§ **Directions**
Pull out every line of the material that contains the word "pentru" and copy each of those lines in full.
******
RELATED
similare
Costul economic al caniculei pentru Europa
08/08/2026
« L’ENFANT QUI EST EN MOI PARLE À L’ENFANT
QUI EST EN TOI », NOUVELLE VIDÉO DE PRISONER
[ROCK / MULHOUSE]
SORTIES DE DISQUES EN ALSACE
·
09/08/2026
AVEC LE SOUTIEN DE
******
§ **Response to this task**
Costul economic al caniculei pentru Europa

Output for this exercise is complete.